## Task brief
Reproduce only the lines of the material below that start at the line containing "5. Välj åtgärden **Skapa projektjournalrader**." and stop at the line containing "6. På sidan **Projekt - Överför projektplaneringsrad**". Keep both end lines.

## Material provided

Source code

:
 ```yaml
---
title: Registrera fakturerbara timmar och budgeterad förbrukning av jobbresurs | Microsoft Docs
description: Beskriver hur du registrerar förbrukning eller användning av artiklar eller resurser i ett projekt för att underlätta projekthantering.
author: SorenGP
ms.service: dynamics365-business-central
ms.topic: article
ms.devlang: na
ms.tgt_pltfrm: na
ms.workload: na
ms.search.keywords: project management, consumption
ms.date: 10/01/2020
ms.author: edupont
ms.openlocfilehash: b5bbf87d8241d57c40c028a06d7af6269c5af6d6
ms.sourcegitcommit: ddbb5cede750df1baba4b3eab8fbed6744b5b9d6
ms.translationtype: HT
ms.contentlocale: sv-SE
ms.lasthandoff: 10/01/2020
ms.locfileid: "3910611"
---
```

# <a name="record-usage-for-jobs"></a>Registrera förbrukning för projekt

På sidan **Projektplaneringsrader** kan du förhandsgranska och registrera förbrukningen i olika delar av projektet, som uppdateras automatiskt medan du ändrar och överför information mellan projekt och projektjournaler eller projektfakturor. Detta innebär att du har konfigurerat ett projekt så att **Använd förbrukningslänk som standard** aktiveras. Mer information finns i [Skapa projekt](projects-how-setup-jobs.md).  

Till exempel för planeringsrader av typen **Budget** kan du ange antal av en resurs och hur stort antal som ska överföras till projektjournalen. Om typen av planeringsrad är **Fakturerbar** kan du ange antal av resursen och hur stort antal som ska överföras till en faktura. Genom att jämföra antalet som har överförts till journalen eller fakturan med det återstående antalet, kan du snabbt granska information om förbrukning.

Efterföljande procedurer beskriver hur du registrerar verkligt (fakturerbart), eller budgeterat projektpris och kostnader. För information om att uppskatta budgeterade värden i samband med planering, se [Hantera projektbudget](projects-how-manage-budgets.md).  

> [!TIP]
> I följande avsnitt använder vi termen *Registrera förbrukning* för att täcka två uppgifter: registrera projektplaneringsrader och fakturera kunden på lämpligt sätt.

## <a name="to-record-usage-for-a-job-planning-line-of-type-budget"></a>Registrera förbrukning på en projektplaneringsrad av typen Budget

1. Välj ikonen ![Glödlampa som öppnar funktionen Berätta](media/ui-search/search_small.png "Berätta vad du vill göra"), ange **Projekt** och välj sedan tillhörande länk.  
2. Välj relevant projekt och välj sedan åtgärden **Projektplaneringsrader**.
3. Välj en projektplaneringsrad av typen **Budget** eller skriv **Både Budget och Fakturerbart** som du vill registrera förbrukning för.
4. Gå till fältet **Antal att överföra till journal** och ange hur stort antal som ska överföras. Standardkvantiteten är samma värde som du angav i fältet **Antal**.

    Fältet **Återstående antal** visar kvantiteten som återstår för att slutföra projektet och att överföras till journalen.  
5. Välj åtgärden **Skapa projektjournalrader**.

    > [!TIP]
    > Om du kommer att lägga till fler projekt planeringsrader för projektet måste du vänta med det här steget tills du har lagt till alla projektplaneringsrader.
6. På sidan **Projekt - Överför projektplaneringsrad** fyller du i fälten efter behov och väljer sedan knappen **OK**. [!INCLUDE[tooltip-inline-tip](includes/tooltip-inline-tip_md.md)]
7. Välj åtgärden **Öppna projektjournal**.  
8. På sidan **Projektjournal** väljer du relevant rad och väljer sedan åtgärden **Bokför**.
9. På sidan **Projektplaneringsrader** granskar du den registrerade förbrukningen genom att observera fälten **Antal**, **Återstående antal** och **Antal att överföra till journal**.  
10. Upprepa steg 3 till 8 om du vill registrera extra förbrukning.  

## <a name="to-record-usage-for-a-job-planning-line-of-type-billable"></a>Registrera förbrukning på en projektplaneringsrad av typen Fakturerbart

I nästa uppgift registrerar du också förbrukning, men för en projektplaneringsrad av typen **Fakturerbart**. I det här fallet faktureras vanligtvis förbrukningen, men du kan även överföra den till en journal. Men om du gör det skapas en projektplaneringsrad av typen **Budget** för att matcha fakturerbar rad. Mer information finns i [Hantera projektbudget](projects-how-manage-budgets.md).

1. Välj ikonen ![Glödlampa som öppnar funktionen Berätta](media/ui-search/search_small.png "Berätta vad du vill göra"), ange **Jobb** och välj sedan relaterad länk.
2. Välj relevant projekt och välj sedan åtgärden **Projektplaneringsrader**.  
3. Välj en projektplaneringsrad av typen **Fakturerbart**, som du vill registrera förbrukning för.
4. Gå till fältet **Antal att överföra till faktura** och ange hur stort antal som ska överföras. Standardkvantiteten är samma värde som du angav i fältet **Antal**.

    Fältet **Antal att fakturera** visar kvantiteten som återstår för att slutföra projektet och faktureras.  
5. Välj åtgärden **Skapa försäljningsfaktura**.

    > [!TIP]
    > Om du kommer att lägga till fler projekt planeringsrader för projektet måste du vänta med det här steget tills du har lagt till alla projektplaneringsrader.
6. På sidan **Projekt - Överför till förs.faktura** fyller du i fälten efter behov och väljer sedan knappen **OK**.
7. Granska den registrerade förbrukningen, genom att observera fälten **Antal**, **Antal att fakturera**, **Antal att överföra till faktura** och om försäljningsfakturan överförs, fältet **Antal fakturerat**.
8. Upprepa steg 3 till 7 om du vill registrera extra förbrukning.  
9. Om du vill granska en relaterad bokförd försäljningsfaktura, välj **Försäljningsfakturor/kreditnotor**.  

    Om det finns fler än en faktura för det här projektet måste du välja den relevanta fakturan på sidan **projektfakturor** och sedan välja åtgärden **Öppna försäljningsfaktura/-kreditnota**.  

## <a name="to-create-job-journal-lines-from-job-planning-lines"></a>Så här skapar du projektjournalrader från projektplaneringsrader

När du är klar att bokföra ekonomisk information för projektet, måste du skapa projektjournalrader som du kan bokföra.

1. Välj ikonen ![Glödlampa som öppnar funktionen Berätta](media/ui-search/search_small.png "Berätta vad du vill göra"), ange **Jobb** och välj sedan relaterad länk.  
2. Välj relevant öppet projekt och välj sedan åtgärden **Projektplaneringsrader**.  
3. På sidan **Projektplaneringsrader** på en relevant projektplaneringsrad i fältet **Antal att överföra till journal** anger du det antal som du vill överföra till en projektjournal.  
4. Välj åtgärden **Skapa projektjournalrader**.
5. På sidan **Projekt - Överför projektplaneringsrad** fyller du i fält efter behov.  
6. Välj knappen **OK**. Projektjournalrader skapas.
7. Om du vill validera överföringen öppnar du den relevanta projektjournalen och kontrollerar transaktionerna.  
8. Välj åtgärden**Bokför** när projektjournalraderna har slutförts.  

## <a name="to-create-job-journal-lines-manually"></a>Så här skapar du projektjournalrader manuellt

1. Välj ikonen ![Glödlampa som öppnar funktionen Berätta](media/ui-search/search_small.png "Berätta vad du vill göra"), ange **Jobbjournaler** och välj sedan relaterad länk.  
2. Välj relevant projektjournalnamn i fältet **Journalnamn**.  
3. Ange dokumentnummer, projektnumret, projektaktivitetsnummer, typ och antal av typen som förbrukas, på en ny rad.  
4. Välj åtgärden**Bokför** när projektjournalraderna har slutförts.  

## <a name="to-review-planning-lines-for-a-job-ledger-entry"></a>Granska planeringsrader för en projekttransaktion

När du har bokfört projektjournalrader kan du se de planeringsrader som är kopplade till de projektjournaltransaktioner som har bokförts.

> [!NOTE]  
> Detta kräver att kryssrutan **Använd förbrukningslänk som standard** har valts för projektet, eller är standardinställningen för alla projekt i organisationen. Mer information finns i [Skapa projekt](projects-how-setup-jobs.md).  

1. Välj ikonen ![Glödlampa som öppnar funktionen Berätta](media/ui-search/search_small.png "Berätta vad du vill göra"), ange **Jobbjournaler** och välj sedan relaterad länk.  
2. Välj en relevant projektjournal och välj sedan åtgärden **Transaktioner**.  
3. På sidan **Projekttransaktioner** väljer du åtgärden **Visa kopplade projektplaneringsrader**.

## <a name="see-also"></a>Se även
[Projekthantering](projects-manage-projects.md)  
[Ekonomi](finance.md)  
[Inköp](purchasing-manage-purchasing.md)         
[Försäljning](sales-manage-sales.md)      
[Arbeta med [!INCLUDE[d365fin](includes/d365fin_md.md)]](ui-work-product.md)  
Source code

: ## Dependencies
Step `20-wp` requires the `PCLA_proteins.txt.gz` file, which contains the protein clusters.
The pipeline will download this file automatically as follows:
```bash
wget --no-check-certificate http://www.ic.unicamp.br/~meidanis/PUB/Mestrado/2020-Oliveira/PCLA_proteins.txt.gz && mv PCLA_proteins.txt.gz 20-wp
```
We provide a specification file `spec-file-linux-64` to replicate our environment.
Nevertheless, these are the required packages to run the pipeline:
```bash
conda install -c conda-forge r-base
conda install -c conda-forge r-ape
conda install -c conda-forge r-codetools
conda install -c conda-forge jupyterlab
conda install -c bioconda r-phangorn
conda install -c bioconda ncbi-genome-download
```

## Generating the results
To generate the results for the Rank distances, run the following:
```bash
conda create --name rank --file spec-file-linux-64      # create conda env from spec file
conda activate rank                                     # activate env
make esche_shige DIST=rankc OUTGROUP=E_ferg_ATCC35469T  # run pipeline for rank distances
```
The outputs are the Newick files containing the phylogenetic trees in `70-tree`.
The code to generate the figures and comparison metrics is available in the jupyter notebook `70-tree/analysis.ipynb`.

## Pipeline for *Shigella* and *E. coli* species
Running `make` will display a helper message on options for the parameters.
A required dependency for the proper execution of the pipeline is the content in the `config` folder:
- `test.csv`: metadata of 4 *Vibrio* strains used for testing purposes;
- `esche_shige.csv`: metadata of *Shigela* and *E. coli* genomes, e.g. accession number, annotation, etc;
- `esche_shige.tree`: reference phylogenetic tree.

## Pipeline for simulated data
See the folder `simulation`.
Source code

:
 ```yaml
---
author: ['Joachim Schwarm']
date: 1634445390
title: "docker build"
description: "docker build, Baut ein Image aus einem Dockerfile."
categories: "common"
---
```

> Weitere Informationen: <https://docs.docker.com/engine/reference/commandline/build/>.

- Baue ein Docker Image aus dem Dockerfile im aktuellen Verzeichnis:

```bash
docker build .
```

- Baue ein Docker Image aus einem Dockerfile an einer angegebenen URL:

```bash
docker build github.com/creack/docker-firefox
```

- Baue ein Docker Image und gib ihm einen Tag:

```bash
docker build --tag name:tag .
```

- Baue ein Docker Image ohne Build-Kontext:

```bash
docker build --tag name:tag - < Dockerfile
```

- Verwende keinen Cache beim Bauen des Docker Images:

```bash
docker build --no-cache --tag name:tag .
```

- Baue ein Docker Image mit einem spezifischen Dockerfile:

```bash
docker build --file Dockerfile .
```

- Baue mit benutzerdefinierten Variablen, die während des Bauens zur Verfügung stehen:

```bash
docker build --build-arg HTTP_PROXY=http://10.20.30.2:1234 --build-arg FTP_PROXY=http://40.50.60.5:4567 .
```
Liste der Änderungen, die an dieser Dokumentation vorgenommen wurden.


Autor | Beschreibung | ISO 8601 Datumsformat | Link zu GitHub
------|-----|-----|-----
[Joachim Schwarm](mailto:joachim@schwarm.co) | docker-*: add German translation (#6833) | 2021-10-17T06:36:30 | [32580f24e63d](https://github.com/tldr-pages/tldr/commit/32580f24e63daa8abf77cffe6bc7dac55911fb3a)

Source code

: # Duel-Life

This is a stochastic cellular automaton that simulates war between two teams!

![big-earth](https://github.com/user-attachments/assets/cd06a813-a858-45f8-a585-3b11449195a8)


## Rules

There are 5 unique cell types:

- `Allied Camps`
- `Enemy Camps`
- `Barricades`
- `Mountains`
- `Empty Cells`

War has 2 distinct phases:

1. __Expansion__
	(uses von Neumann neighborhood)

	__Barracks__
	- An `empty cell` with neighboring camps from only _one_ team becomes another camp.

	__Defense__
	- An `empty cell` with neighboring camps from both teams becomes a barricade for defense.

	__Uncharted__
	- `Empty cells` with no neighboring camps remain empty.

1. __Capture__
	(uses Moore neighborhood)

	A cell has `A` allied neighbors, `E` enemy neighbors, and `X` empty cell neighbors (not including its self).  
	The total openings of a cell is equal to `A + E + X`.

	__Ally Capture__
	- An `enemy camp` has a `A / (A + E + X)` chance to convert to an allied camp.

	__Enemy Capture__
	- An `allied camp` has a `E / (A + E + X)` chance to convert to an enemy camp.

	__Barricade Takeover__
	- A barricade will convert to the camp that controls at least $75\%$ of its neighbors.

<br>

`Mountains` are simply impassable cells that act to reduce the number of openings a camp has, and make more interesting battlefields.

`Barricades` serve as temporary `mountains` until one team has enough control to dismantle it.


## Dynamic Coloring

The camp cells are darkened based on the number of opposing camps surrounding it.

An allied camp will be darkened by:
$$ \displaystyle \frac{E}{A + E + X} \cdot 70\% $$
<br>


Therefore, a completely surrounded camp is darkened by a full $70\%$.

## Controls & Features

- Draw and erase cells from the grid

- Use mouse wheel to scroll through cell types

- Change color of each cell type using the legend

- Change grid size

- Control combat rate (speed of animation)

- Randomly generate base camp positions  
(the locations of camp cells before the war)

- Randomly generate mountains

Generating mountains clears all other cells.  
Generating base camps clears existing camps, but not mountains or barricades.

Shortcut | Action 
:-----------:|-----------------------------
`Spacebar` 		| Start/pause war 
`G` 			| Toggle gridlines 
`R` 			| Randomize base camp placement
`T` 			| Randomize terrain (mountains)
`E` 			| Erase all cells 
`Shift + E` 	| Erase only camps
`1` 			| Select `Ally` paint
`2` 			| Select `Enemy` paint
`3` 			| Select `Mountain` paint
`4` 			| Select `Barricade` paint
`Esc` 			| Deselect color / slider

## Solution below
5. Välj åtgärden **Skapa projektjournalrader**.

    > [!TIP]
    > Om du kommer att lägga till fler projekt planeringsrader för projektet måste du vänta med det här steget tills du har lagt till alla projektplaneringsrader.
6. På sidan **Projekt - Överför projektplaneringsrad** fyller du i fälten efter behov och väljer sedan knappen **OK**. [!INCLUDE[tooltip-inline-tip](includes/tooltip-inline-tip_md.md)]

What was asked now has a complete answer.